[nolan@nprescott.com] $>  cat blog archive feed

Extricating Calendaring From Outlook

2017-03-12

Lately I've been working on simplifying some of the more annoying tools for mundane tasks at work, usually administrative. The most annoying to extricate myself from, by far, has been Outlook's web-mail and to a lesser extent Thunderbird. Here I detail my current solution to calendaring.

The Goal

My goal in approaching this problem was quite simple, because of how limited my use was to begin with - a quick look reveals I haven't needed to setup a meeting myself in at least 6 months. With that in mind, I set out to get a read-only view of my calendar within the tools I am currently using most, namely org-mode1.

A REST API

There purportedly exists a REST API for exactly this kind of thing; Problem being, I was entirely flummoxed by the requirements around authentication and authorization. The requirements for OAuth are onerous enough to seemingly preclude the kind of scripted access I'm looking to implement, with the need to create and register an application to generate an app secret, to request an access token. All for a calendar I've published openly!

The Published .ics File

Option two, since the calendar is available openly is to parse the .ics file. This is actually nearly workable using ical2org.awk - the only downside is actually in parsing recurring meeting successfully. While workable in AWK, I took a look at re-implementing some of the functionality in Python using the icalendar package:

from icalendar import Calendar

with open('calendar.ics') as f:
    cal = Calendar.from_ical(f.read())

events = [(component.get('summary'),
           component.get('dtstart'),
           component.get('dtend'))
          for component in c.walk() if component.name == 'VEVENT']
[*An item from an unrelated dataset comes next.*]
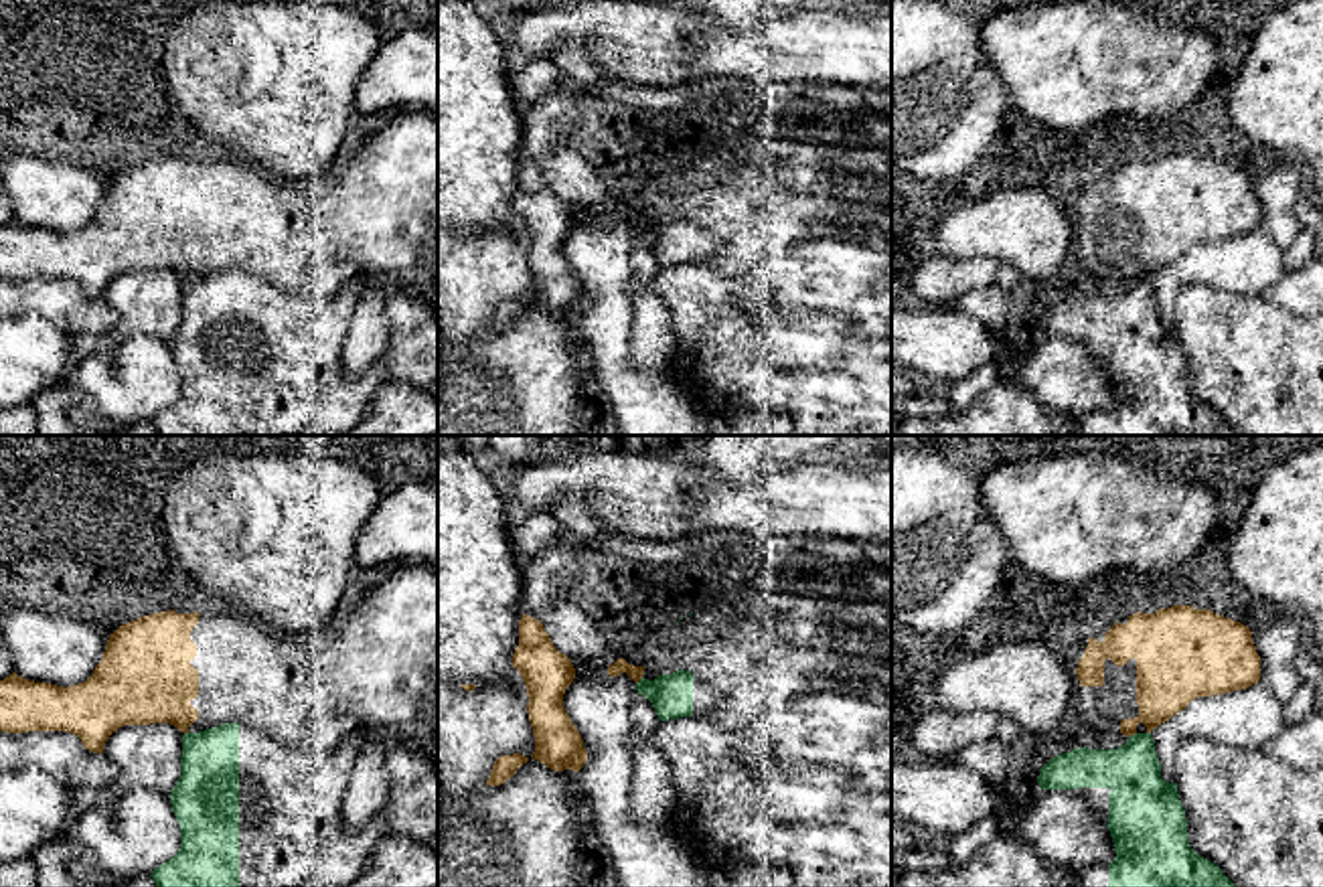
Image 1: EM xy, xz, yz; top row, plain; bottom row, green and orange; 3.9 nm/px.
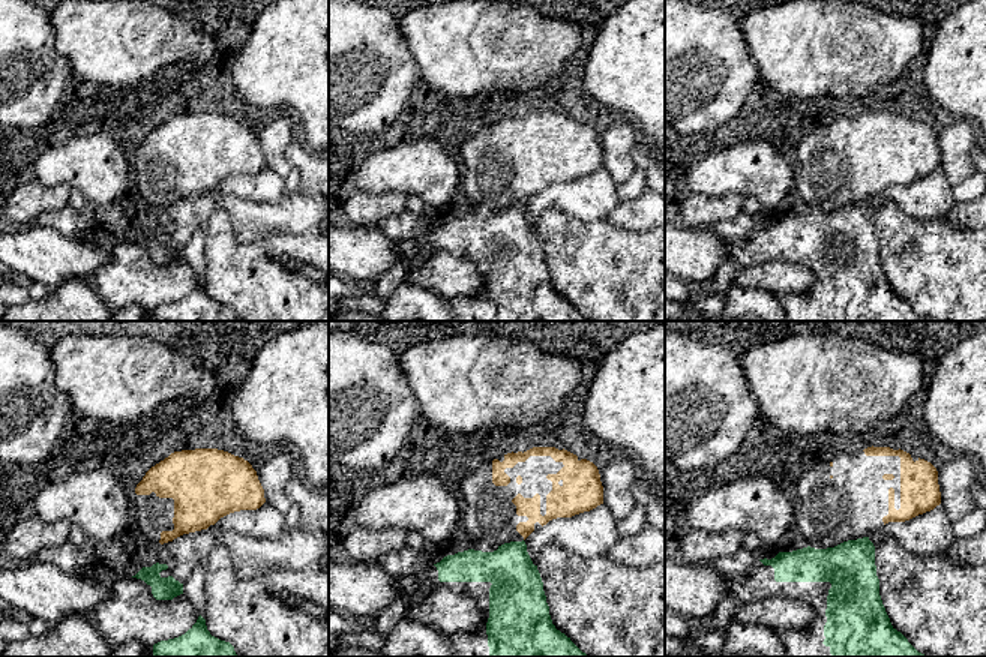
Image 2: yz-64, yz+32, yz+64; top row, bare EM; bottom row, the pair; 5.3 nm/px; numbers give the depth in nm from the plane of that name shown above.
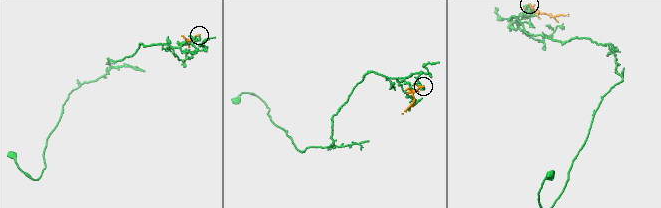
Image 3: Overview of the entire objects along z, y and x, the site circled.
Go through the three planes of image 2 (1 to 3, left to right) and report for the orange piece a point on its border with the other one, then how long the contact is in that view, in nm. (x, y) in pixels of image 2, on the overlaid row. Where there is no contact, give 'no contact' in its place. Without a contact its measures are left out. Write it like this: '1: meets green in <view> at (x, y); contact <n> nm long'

Which turned out to be a breeze to use, but necessitates installing the package on my work machine in the system environment, or fiddling with packaging. I thought there must be a middle ground available through the published calendar and, eventually, found a way.

Super-Hack to the Rescue

Viewing the publicly available calendar through the HTML/web interface is a painful thing, it can take over 50 seconds to load a single month-view of events for one person (me). It is actually confusing how poor the interface works, but it reaffirms my desire to distance myself from some of these irritations. Using Firefox's developer tools it's easy to see the calendar view is a thin HTML page loaded with JavaScript, used to parse well-formatted data received through an XHR. A POST is made to a URL like the following:

https://outlook.office365.com/owa/calendar/{public calendar id}/service.svc?action=FindItem&ID=-1&AC=1

With a JSON request body such as:

    {
        "__type": "FindItemJsonRequest:#Exchange",
        "Header": {
            "__type": "JsonRequestHeaders:#Exchange",
            "RequestServerVersion": "Exchange2013",
            "TimeZoneContext": {
                "__type": "TimeZoneContext:#Exchange",
                "TimeZoneDefinition": {
                    "__type": "TimeZoneDefinitionType:#Exchange",
                    "Id": "Eastern Standard Time"
                }}
        },
        "Body": {
            "__type": "FindItemRequest:#Exchange",
            "ItemShape": {
                "__type": "ItemResponseShape:#Exchange",
                "BaseShape": "IdOnly",
                "AdditionalProperties": [
                    {
                        "__type": "PropertyUri:#Exchange",
                        "FieldURI": "Start"
                    },
                    {
                        "__type": "PropertyUri:#Exchange",
                        "FieldURI": "End"
                    },
                    {
                        "__type": "PropertyUri:#Exchange",
                        "FieldURI": "Subject"
                    }]
            },
            "ParentFolderIds": [
                {
                    "__type": "FolderId:#Exchange",
                    "Id": "...",
                    "ChangeKey": "..."
                }],
            "Traversal": "Shallow",
            "Paging": {
                "__type": "CalendarPageView:#Exchange",
                "StartDate": "2017-02-26T00:00:00.001",
                "EndDate": "2017-04-02T00:00:00.000"
           ...

It turns out there are several interesting things about this approach. The first thing to notice is how the AdditionalProperties array seems like a kind of GraphQL field that responds with only the requested data, I've omitted any information about "all-day events" or "charms" because frankly I don't care. The second thing to note is the StartDate and EndDate are configurable to request a specific range.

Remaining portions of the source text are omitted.